‘Thomas,’ Keziah whispered, ‘don’t bury me deep.’
Thomas’s life has changed in a few short days, and so has his beloved Keziah. After an attack one night, by a creature that shouldn’t exist, Keziah tries to prepare them both for what is to come, but can Thomas do his part? Can he make the right choice and live or die by the consequences?
I can count on my two hands the number of short stories I’ve read in my life, and most of them were school curriculum selected. In general, they’re not my thing. I always wonder how an author can cram a whole, meaningful story that requires character development into so few words. But Gemma Farrow can – and she does it well.
‘Beneath the Willow’ is a poignant tale of love, grief, moral questioning and fear. With a few well chosen words, Ms Farrow has created an immediate emotional connection to characters that are four-dimensional. Her choice of original similes, metaphors and beautifully descriptive words pull you into the melancholy dilemma that faces Thomas as he decides what to believe, and what to do about his adored Keziah, who is changing into something else – something ‘other’.
I’m also not normally a fan of memories and flashbacks but they are so well done here, that they add an additional dimension of surreal grief to the tale. The story itself is unique too, without the sexual and glamorous plotlines most vampire novels have, or the usual expected ending. There is a thriller / horror element, a little romance too, but for me, this story is more about being human. It’s about having to make choices between your head and your heart and paying the consequences for those decisions.
If Ms Farrow can do this in only a few words, I wonder what she can do with a full-length novel. I’ll be keeping my eye out for more work from this talented author!
Let’s chat with Gemma Farrow, author of ‘Beneath the Willow’:
Q: Tell us a little about Gemma Farrow.
A: I’ve been writing since childhood, and had my first short story published by a small independent magazine when I was nineteen. Since then, thirteen years on, I’ve had over twenty short stories published, and an equal number rejected. I love nothing but to write. I live to create minor worlds that reflect the range of human frailties and strengths, the sorrows and joys. The people I know, think because I write paranormal and psychological horror, that it’s about violence and cheap scares. Horror for me is a genre that demands depth and emotional textures. As a writer, I need to hook my reader, and also like to blind-side them with unexpected reactions. If realism doesn’t exist in my writing, then the horror won’t have the greatest impact.
Q: When did you realise you wanted to become a writer?
A: When I was eleven years old. My English teacher told us to write a short story about anything that interested us.
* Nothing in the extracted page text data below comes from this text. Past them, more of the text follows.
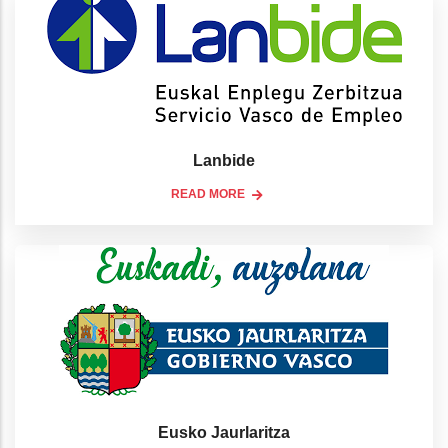
Lanbide
READ MORE
Eusko Jaurlaritza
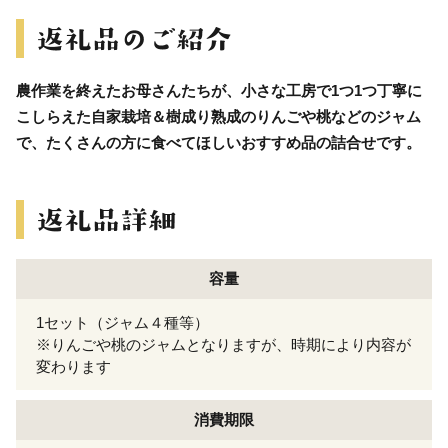
農作業を終えたお母さんたちが、小さな工房で1つ1つ丁寧に
こしらえた自家栽培＆樹成り熟成のりんごや桃などのジャム
で、たくさんの方に食べてほしいおすすめ品の詰合せです。
容量
1セット（ジャム４種等）
※りんごや桃のジャムとなりますが、時期により内容が
変わります
消費期限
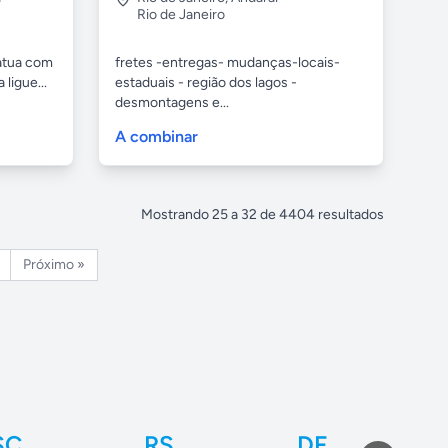
Rio de Janeiro
 atua com
fretes -entregas- mudanças-locais-
ligue...
estaduais - região dos lagos -
desmontagens e...
A combinar
Mostrando
25
a
32
de
4404
resultados
Próximo »
SC
RS
DF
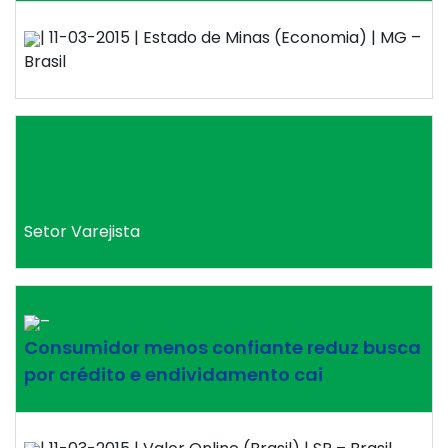
| 11-03-2015 | Estado de Minas (Economia) | MG –
Brasil
Setor Varejista
–
Consumidor menos confiante reduz busca
por crédito e endividamento cai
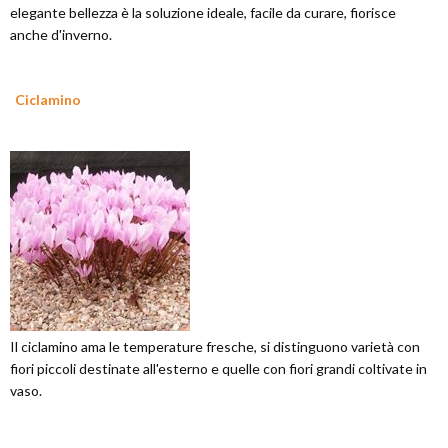
elegante bellezza è la soluzione ideale, facile da curare, fiorisce
anche d'inverno.
Ciclamino
Il ciclamino ama le temperature fresche, si distinguono varietà con
fiori piccoli destinate all'esterno e quelle con fiori grandi coltivate in
vaso.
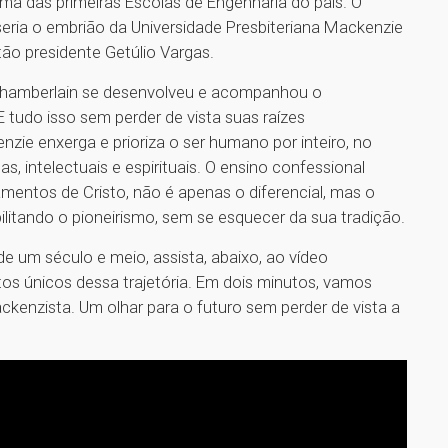
uma das primeiras Escolas de Engenharia do país. O
seria o embrião da Universidade Presbiteriana Mackenzie
ão presidente Getúlio Vargas.
Chamberlain se desenvolveu e acompanhou o
 tudo isso sem perder de vista suas raízes
zie enxerga e prioriza o ser humano por inteiro, no
, intelectuais e espirituais. O ensino confessional
entos de Cristo, não é apenas o diferencial, mas o
bilitando o pioneirismo, sem se esquecer da sua tradição.
e um século e meio, assista, abaixo, ao vídeo
 únicos dessa trajetória. Em dois minutos, vamos
mackenzista. Um olhar para o futuro sem perder de vista a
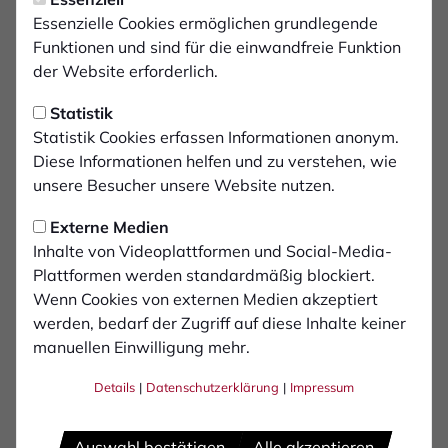
Essenzielle Cookies ermöglichen grundlegende
Funktionen und sind für die einwandfreie Funktion
der Website erforderlich.
Statistik
Statistik Cookies erfassen Informationen anonym.
Diese Informationen helfen und zu verstehen, wie
unsere Besucher unsere Website nutzen.
Externe Medien
Inhalte von Videoplattformen und Social-Media-
Plattformen werden standardmäßig blockiert.
Wenn Cookies von externen Medien akzeptiert
werden, bedarf der Zugriff auf diese Inhalte keiner
manuellen Einwilligung mehr.
Ozan
Hot
Details
|
Datenschutzerklärung
|
Impressum
Auswahl bestätigen
Alle akzeptieren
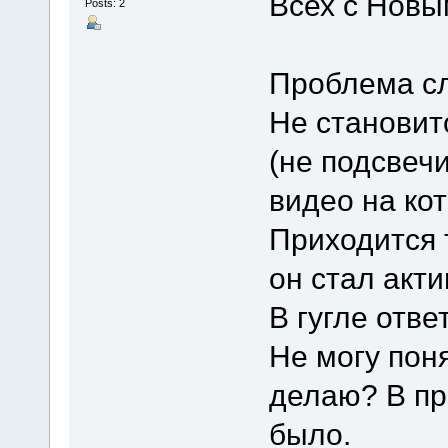
Всех с Новы
Posts: 2
Проблема с
Не становит
(не подсвеч
видео на ко
Приходится 
он стал акт
В гугле отве
Не могу поня
делаю? В пр
было.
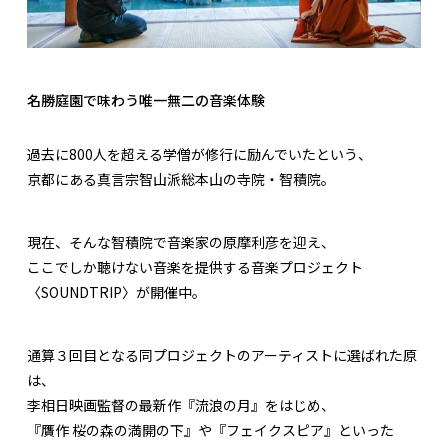
名勝庭園で味わう唯一無二の音楽体験
過去に800人を超える学僧が修行に励んでいたという、
京都にある真言宗智山派総本山の寺院・智積院。
現在、そんな智積院で音楽家の原摩利彦を迎え、
ここでしか聴けない音楽を提供する音楽プロジェクト
〈SOUNDTRIP〉が開催中。
通算３回目となる同プロジェクトのアーティストに選ばれた原
は、
李相日映画監督の最新作『流浪の月』をはじめ、
『贋作 桜の森の満開の下』や『フェイクスピア』といった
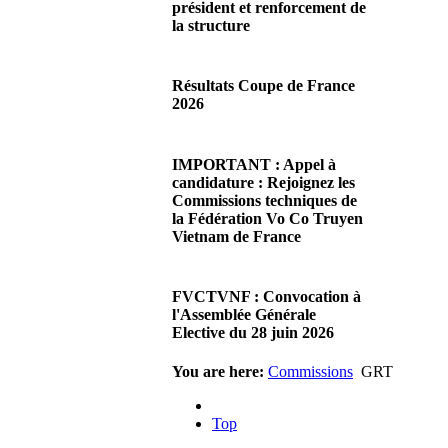
président et renforcement de
la structure
29/06/2026 02:56
There are no translations
Résultats Coupe de France
available.Chères Présidentes,
2026
chers Présidents,Ce dimanche
28 juin…
08/06/2026 23:17
Read more...
There are no translations
IMPORTANT : Appel à
available.Cliquez sur ce lien
candidature : Rejoignez les
pour accéder aux résultats
Commissions techniques de
Read more...
la Fédération Vo Co Truyen
Vietnam de France
08/06/2026 22:17
There are no translations
FVCTVNF : Convocation à
available.Madame la
l'Assemblée Générale
Présidente, Monsieur le
Elective du 28 juin 2026
Président,Suite à notre…
Read more...
23/05/2026 23:00
You are here:
Commissions
GRT
There are no translations
available.Chères Présidentes,
Top
chers Présidents,Veuillez
trouver…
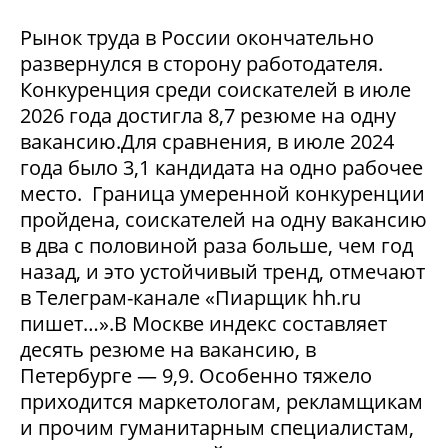
Рынок труда в России окончательно
развернулся в сторону работодателя.
Конкуренция среди соискателей в июле
2026 года достигла 8,7 резюме на одну
вакансию.Для сравнения, в июле 2024
года было 3,1 кандидата на одно рабочее
место. Граница умеренной конкуренции
пройдена, соискателей на одну вакансию
в два с половиной раза больше, чем год
назад, и это устойчивый тренд, отмечают
в Телеграм-канале «Пиарщик hh.ru
пишет…».В Москве индекс составляет
десять резюме на вакансию, в
Петербурге — 9,9. Особенно тяжело
приходится маркетологам, рекламщикам
и прочим гуманитарным специалистам,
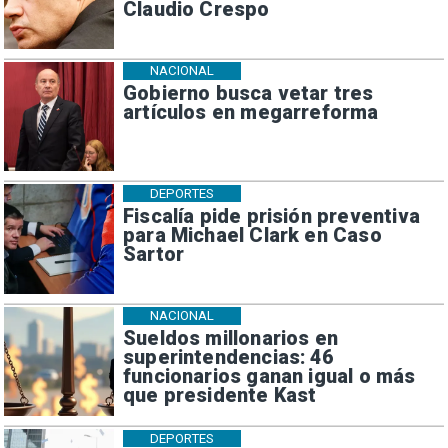
Claudio Crespo
NACIONAL
Gobierno busca vetar tres
artículos en megarreforma
DEPORTES
Fiscalía pide prisión preventiva
para Michael Clark en Caso
Sartor
NACIONAL
Sueldos millonarios en
superintendencias: 46
funcionarios ganan igual o más
que presidente Kast
DEPORTES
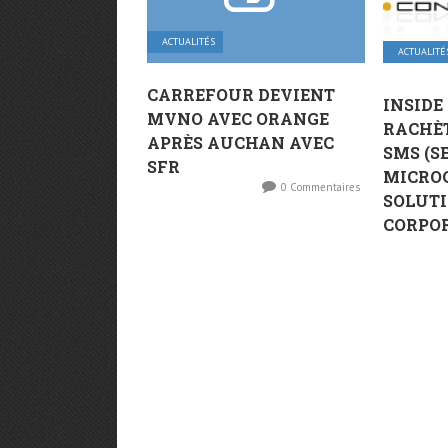
ACTUALITÉS
ACTUALITÉ
CARREFOUR DEVIENT
INSIDE
MVNO AVEC ORANGE
RACHÈT
APRÈS AUCHAN AVEC
SMS (S
SFR
MICRO
0 Commentaires
SOLUTI
CORPO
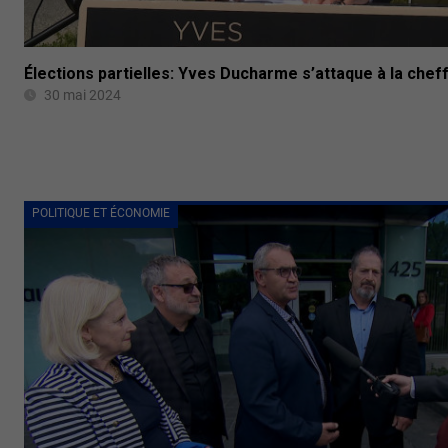
Élections partielles: Yves Ducharme s’attaque à la chef
30 mai 2024
POLITIQUE ET ÉCONOMIE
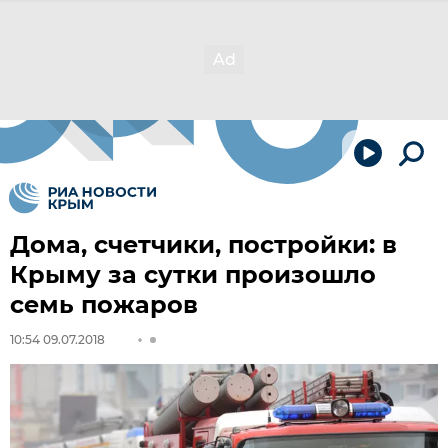
Дома, счетчики, постройки: в
Крыму за сутки произошло
семь пожаров
10:54 09.07.2018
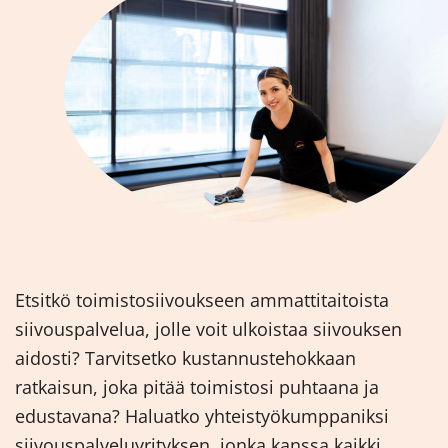
Etsitkö toimistosiivoukseen ammattitaitoista
siivouspalvelua, jolle voit ulkoistaa siivouksen
aidosti? Tarvitsetko kustannustehokkaan
ratkaisun, joka pitää toimistosi puhtaana ja
edustavana? Haluatko yhteistyökumppaniksi
siivouspalveluyrityksen, jonka kanssa kaikki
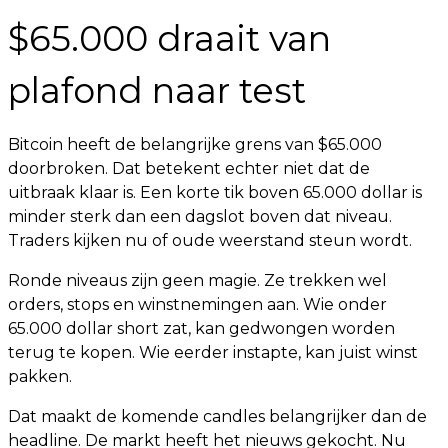
$65.000 draait van
plafond naar test
Bitcoin heeft de belangrijke grens van $65.000
doorbroken. Dat betekent echter niet dat de
uitbraak klaar is. Een korte tik boven 65.000 dollar is
minder sterk dan een dagslot boven dat niveau.
Traders kijken nu of oude weerstand steun wordt.
Ronde niveaus zijn geen magie. Ze trekken wel
orders, stops en winstnemingen aan. Wie onder
65.000 dollar short zat, kan gedwongen worden
terug te kopen. Wie eerder instapte, kan juist winst
pakken.
Dat maakt de komende candles belangrijker dan de
headline. De markt heeft het nieuws gekocht. Nu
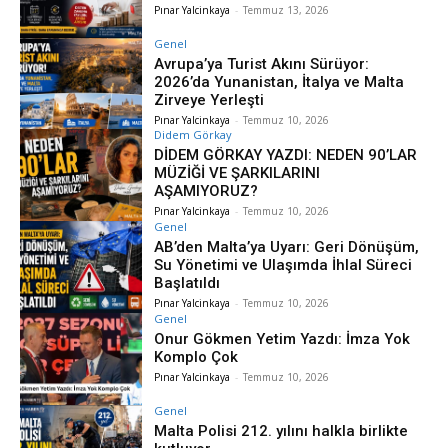
Pınar Yalcinkaya
-
Temmuz 13, 2026
Genel
Avrupa’ya Turist Akını Sürüyor:
2026’da Yunanistan, İtalya ve Malta
Zirveye Yerleşti
Pınar Yalcinkaya
-
Temmuz 10, 2026
Didem Görkay
DİDEM GÖRKAY YAZDI: NEDEN 90’LAR
MÜZİĞİ VE ŞARKILARINI
AŞAMIYORUZ?
Pınar Yalcinkaya
-
Temmuz 10, 2026
Genel
AB’den Malta’ya Uyarı: Geri Dönüşüm,
Su Yönetimi ve Ulaşımda İhlal Süreci
Başlatıldı
Pınar Yalcinkaya
-
Temmuz 10, 2026
Genel
Onur Gökmen Yetim Yazdı: İmza Yok
Komplo Çok
Pınar Yalcinkaya
-
Temmuz 10, 2026
Genel
Malta Polisi 212. yılını halkla birlikte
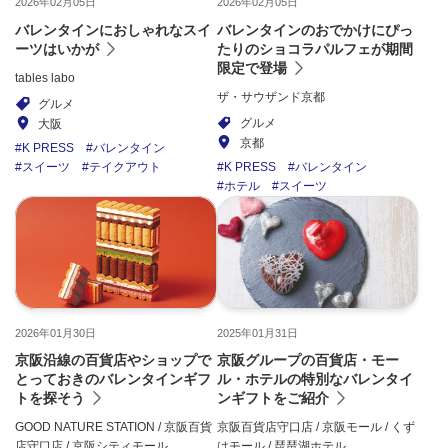
2026年02月05日
2026年02月05日
バレンタインにおしゃれなスイ
バレンタインのおでかけにぴっ
ーツはいかが
たりのショコラパルフェが期間
限定で登場
tables labo
ザ・サウザンド京都
グルメ
グルメ
大阪
京都
K PRESS
バレンタイン
スイーツ
テイクアウト
K PRESS
バレンタイン
ホテル
スイーツ
2026年01月30日
2025年01月31日
京阪沿線の百貨店やショップで
京阪グループの百貨店・モー
とっておきのバレンタインギフ
ル・ホテルの特別なバレンタイ
トを探そう
ンギフトをご紹介
GOOD NATURE STATION / 京阪百貨
京阪百貨店守口店 / 京阪モール / くず
店守口店 / 京阪シティモール
はモール / 琵琶湖ホテル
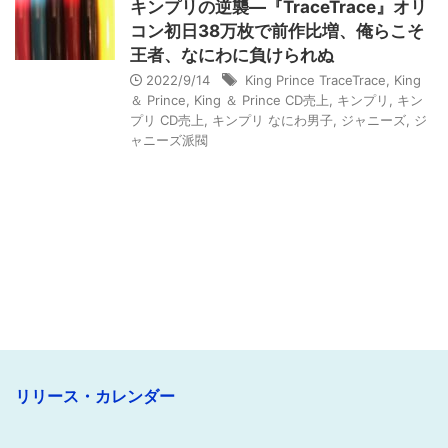
キンプリの逆襲―『TraceTrace』オリ
コン初日38万枚で前作比増、俺らこそ
王者、なにわに負けられぬ
2022/9/14
King Prince TraceTrace
,
King
＆ Prince
,
King ＆ Prince CD売上
,
キンプリ
,
キン
プリ CD売上
,
キンプリ なにわ男子
,
ジャニーズ
,
ジ
ャニーズ派閥
リリース・カレンダー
I wrote a ghost story.
Q: What are you working on at the moment?
In May 2014, I finished the first book in my horror trilogy. It took me a year to write. It’s gone through many edits, including a professional one, and now is ready for the final polish. I’m also partway through the first draft of book 2. And planning out book 3. The storyline is about disconnection, loss, madness, and finding the courage to face the unknown. It’s a story about monsters, both human and ‘other’.
Q: Do you have a life’s motto?
A: Yes. ‘No matter what, keep trying.’
Q: Why did you choose paranormal/psychological horror as your genre?
A: That’s down to Stephen King, James Herbert, Graham Masterton, and Ramsay Campbell. From childhood through to now, they have been my favourite authors. My older siblings introduced me to their books. Horror films too, played an informative part in my fascination with this genre.
Q: Thomas has to make a difficult decision between his head and his heart. Have you ever had to do the same?
A: Yes. Fortunately for me, my decision didn’t have such an extreme consequence unlike Thomas’ eventual choice.
Q: The dreams Thomas has are vivid and realistic. Have you ever had such nightmares?
A: I’ve always been fascinated by dreams, and I study those I remember. I have a dream notebook. I guess because of this practice, and mental focus, my dreams are vivid and often lucid. I do tend to have more nightmares than dreams. But this is something I appreciate, because the nightmares seed future stories. Some of the things I’ve dreamed are in my horror trilogy.
Q: Do you read all your reviews? What do you do with the good ones and the bad?
A: I read all my reviews, and especially focus on the bad ones. The good ones boost my confidence, but the bad ones—or critiques—if they come from an unbiased viewpoint help me improve my craft. They may highlight something I haven’t noticed, a bad writing habit or dropped words. Reading reviews help maintain an awareness of how readers interact with a story, because when writing, it is easy to forget you are writing for a readership, and not just for yourself.
Q: Tell us about one childhood/teenage memory that has impacted the person you have become.
A: My mum is a strong believer in the supernatural and attending séances or hosting them was something she liked to do. As a child, I used to sneak downstairs, and spy through the gap in the door, whenever a séance was taking place. This fuelled my fascination, and also spooked me quite a bit. Once I became old enough, I was able to sit in the room when a séance was happening. I was familiar with them, and they no longer scared me. I started to view the séances objectively. I learned a lot about the afterlife, but most of all about people’s need to hang onto loved ones that have crossed-over. I realised I was no longer watching séances, but studying people, and their psychology.